A12Z
今年3月に発売されたiPad Pro(2020)搭載のA12Zプロセッサが、物理的にはiPad Pro(2018)のA12Xと同じであり、A12Xでは無効化されたGPUコア1つが有効になっていることが確認されたと報じられています。A12XとA12Zが物理的には同じプロセッサであるとの憶測は、新iPad Pro(2020)が発売されてから間もなく囁かれ始めていました。1つには、アップル公式にてCPUパフォーマンスの向上には言及されていなかったこと。もう1つの理由は、両者のベンチマークスコアがほぼ同じという結果が出ていたからです。

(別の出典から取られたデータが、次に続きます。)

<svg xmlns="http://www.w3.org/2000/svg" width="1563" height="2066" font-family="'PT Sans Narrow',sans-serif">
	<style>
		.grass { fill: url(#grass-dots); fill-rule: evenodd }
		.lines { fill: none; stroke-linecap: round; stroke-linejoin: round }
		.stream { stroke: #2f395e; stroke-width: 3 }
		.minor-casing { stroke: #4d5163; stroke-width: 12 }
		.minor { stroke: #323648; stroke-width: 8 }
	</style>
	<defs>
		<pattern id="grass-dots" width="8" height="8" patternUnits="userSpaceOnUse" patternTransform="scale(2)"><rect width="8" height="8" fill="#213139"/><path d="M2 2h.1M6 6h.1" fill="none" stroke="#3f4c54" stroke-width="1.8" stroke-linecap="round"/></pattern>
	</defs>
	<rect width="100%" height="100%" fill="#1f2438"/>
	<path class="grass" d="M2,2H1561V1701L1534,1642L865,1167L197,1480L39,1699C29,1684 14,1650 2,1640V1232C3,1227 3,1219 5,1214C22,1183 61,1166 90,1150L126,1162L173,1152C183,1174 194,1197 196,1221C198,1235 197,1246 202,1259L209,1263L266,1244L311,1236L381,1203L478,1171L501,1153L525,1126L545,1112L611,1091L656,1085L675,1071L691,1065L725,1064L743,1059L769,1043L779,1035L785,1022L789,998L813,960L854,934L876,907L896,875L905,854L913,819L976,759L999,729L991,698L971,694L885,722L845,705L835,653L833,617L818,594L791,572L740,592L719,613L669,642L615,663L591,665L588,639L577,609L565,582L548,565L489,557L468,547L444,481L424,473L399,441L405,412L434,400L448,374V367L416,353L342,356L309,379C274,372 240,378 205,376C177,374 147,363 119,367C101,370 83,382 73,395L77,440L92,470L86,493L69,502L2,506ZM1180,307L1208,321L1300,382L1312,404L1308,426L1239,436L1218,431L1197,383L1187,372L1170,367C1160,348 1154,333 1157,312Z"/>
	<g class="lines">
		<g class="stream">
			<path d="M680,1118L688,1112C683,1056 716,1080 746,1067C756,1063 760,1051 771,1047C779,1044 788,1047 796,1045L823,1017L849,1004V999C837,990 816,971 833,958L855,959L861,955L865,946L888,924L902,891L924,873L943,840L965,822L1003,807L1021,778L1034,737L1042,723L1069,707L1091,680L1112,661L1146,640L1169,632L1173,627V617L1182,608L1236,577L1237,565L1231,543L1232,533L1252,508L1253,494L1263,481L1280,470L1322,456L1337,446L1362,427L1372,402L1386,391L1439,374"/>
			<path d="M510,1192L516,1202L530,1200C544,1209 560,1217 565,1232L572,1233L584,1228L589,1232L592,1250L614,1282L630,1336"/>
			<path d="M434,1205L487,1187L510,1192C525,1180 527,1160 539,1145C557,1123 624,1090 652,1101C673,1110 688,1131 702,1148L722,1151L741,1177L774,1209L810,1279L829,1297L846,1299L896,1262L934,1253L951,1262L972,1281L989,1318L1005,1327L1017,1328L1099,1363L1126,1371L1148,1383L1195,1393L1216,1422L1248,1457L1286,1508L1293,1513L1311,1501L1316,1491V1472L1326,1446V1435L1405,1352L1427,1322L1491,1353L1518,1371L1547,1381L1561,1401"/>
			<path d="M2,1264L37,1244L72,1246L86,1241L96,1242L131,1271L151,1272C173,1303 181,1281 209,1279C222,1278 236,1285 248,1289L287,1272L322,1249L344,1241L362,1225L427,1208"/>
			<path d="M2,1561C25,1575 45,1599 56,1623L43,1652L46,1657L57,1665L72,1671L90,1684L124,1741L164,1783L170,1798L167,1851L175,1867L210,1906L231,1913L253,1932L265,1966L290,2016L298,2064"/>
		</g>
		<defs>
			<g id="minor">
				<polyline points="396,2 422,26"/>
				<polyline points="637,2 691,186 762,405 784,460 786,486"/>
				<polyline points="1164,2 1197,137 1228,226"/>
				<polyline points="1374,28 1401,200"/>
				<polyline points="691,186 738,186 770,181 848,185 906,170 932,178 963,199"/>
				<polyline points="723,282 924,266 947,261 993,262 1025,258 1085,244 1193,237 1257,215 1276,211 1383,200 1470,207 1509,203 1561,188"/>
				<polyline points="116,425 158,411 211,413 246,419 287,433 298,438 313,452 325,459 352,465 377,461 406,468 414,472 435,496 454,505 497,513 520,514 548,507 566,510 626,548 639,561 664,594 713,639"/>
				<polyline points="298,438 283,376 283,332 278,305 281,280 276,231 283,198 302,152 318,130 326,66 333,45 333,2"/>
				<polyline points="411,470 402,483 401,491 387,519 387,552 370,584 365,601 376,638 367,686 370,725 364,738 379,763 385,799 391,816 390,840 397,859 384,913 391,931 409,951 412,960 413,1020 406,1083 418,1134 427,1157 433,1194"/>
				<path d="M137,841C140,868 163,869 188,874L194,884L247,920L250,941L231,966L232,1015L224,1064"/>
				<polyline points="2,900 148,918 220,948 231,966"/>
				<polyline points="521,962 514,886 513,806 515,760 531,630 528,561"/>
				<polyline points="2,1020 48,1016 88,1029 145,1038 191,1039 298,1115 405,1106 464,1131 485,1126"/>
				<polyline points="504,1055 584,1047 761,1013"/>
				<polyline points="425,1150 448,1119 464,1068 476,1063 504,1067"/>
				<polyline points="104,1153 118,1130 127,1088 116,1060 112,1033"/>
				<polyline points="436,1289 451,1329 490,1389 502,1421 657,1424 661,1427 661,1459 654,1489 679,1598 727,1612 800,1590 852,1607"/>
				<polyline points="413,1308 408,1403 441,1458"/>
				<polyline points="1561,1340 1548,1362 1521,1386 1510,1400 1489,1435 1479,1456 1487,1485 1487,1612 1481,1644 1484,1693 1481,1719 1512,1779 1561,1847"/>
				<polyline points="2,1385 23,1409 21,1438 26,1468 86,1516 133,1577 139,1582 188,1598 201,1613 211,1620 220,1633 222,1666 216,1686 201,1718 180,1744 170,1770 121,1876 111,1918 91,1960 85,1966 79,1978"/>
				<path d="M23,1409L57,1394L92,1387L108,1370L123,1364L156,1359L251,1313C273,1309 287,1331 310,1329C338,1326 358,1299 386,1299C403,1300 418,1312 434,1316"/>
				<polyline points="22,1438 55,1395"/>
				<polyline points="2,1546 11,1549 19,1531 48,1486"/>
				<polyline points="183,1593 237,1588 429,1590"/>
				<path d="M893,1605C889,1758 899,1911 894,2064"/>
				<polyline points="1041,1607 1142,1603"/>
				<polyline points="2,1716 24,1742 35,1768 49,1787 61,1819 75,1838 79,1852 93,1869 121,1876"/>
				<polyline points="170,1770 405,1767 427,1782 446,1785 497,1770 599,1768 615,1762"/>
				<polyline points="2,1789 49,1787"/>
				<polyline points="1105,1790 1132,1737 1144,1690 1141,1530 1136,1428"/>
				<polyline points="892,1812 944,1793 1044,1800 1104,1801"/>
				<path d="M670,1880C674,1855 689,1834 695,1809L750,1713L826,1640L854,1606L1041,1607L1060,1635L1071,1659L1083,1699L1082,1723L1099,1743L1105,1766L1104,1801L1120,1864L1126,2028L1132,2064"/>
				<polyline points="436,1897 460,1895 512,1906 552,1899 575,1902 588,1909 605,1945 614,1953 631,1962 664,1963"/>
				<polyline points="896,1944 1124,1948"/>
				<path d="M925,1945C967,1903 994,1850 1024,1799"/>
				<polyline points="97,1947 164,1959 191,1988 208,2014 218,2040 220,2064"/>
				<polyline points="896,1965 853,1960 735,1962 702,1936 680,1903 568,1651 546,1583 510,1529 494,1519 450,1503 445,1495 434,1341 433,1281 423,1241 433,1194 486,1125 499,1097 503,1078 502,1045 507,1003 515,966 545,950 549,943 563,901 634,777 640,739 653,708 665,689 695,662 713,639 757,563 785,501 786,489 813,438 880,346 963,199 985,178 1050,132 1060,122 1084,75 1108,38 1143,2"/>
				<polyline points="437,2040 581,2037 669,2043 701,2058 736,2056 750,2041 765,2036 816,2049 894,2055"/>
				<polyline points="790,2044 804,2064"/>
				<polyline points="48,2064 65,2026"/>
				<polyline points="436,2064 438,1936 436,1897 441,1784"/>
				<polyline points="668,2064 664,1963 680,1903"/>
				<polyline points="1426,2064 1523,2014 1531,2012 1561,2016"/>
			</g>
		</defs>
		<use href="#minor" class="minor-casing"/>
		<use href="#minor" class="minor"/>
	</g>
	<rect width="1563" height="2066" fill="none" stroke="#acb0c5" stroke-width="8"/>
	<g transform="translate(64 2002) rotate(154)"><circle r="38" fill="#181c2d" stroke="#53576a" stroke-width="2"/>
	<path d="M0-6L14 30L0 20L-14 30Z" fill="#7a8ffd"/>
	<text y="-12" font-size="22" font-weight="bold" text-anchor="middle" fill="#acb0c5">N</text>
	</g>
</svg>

そこでノートPCレビューサイトNotebookcheckが技術系企業TechInsightsに調査を依頼したところ、3月末にはA12XとA12Zは物理的には同じチップであり、CPUとGPUコアの物理数も同じとの分析が報告されていました

その後、TechInsightがダイ写真を撮影したところ、目に見える形でA12XとA12Zが同じチップであると確認されたかっこうです。すなわち、どちらも同じ7nmプロセスで製造され、同一のCPUおよびメモリ構成だと判明したわけです。
米MacRumorsいわく、プロセッサが一定の歩留まりレベルに達していない場合は、チップメーカーが1つのコアを無効にするのは珍しい事態ではないとのこと。そしてA12Xから2年が経過し、チップの製造工程が十分に改善されて歩留まりも向上したため、8つのGPUコア全てが有効とされて「A12Z」と改名されたと推測しています。

また上述のNotebookcheckは、アップルがiPad Pro(2020)のプロッサをA12Zのような暫定的な更新にした意図を、A12Xの後継となるA13X(仮)を開発する必要がなくなり、代わりに今年後半に登場が噂される5G対応iPad Pro向けA14X(仮)の開発に注力するためだと分析していました。

そういえばアップル公式のフレーズが「市場の92%のノートPCよりも速い」から「ほとんどのノートパソコンより高速」と少し控えめになり、前モデルよりも少しお安くなっているなど、数々の思い当たるフシはありました。そこは肩透かしというよりも、むしろ基本的には2年前の製品ながらGPUコアを1つ有効にしただけで今なお十分な処理能力を誇るアップル開発プロセッサの先進性に目を見張るべきかもしれません。